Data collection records
----

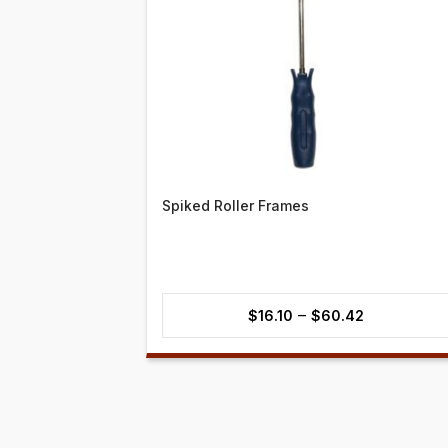
Spiked Roller Frames
Price
–
$
16.10
$
60.42
range:
$16.10
through
$60.42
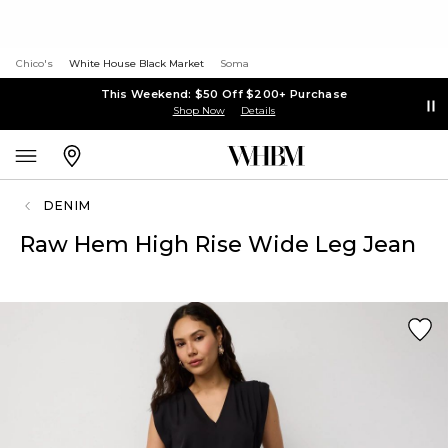
Chico's
White House Black Market
Soma
This Weekend: $50 Off $200+ Purchase
Shop Now
Details
DENIM
Raw Hem High Rise Wide Leg Jean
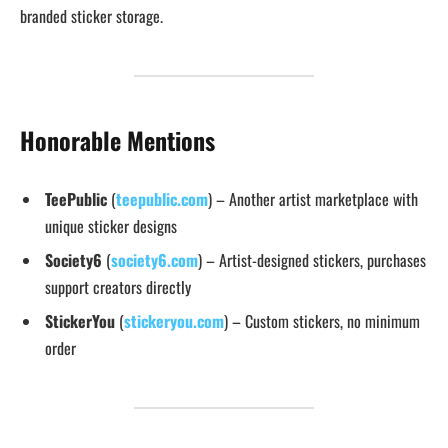
branded sticker storage.
Honorable Mentions
TeePublic
(
teepublic.com
) – Another artist marketplace with
unique sticker designs
Society6
(
society6.com
) – Artist-designed stickers, purchases
support creators directly
StickerYou
(
stickeryou.com
) – Custom stickers, no minimum
order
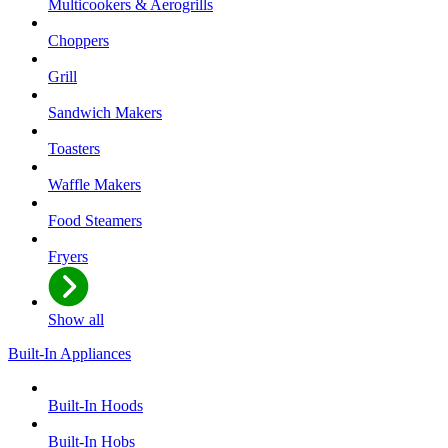
Multicookers & Aerogrills
Choppers
Grill
Sandwich Makers
Toasters
Waffle Makers
Food Steamers
Fryers
Show all
Built-In Appliances
Built-In Hoods
Built-In Hobs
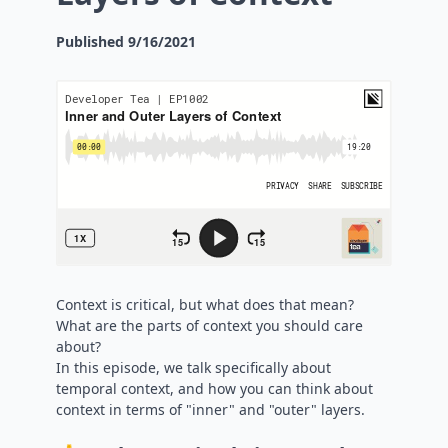
Published
9/16/2021
Context is critical, but what does that mean?
What are the parts of context you should care
about?
In this episode, we talk specifically about
temporal context, and how you can think about
context in terms of "inner" and "outer" layers.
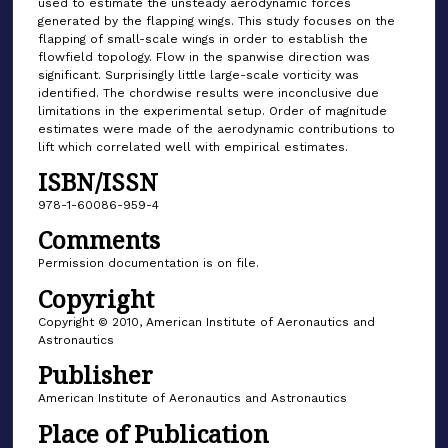
used to estimate the unsteady aerodynamic forces
generated by the flapping wings. This study focuses on the
flapping of small-scale wings in order to establish the
flowfield topology. Flow in the spanwise direction was
significant. Surprisingly little large-scale vorticity was
identified. The chordwise results were inconclusive due
limitations in the experimental setup. Order of magnitude
estimates were made of the aerodynamic contributions to
lift which correlated well with empirical estimates.
ISBN/ISSN
978-1-60086-959-4
Comments
Permission documentation is on file.
Copyright
Copyright © 2010, American Institute of Aeronautics and
Astronautics
Publisher
American Institute of Aeronautics and Astronautics
Place of Publication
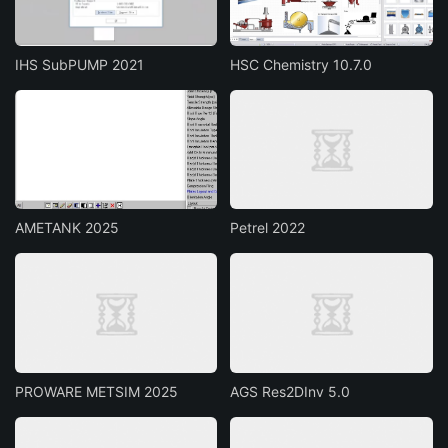
IHS SubPUMP 2021
HSC Chemistry 10.7.0
AMETANK 2025
Petrel 2022
PROWARE METSIM 2025
AGS Res2DInv 5.0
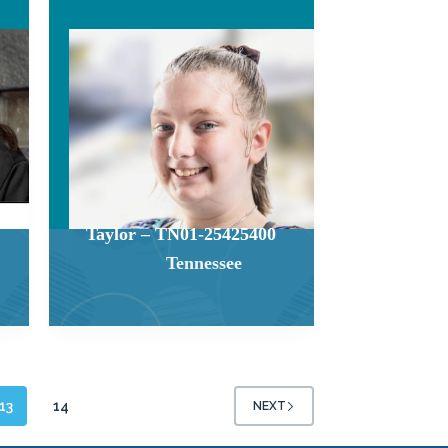
Taylor – TN01-25425400
Tennessee
13
14
NEXT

----

> _TASK BRIEF_: Extract the lines from the one containing "IHS SubPUMP 2021" through the last line of the records, both ends included, and repeat them without changes. Leave the pictures out of your answer.

> _TASK SOLUTION_:
IHS SubPUMP 2021
HSC Chemistry 10.7.0
AMETANK 2025
Petrel 2022
PROWARE METSIM 2025
AGS Res2DInv 5.0
Taylor – TN01-25425400
Tennessee
13
14
NEXT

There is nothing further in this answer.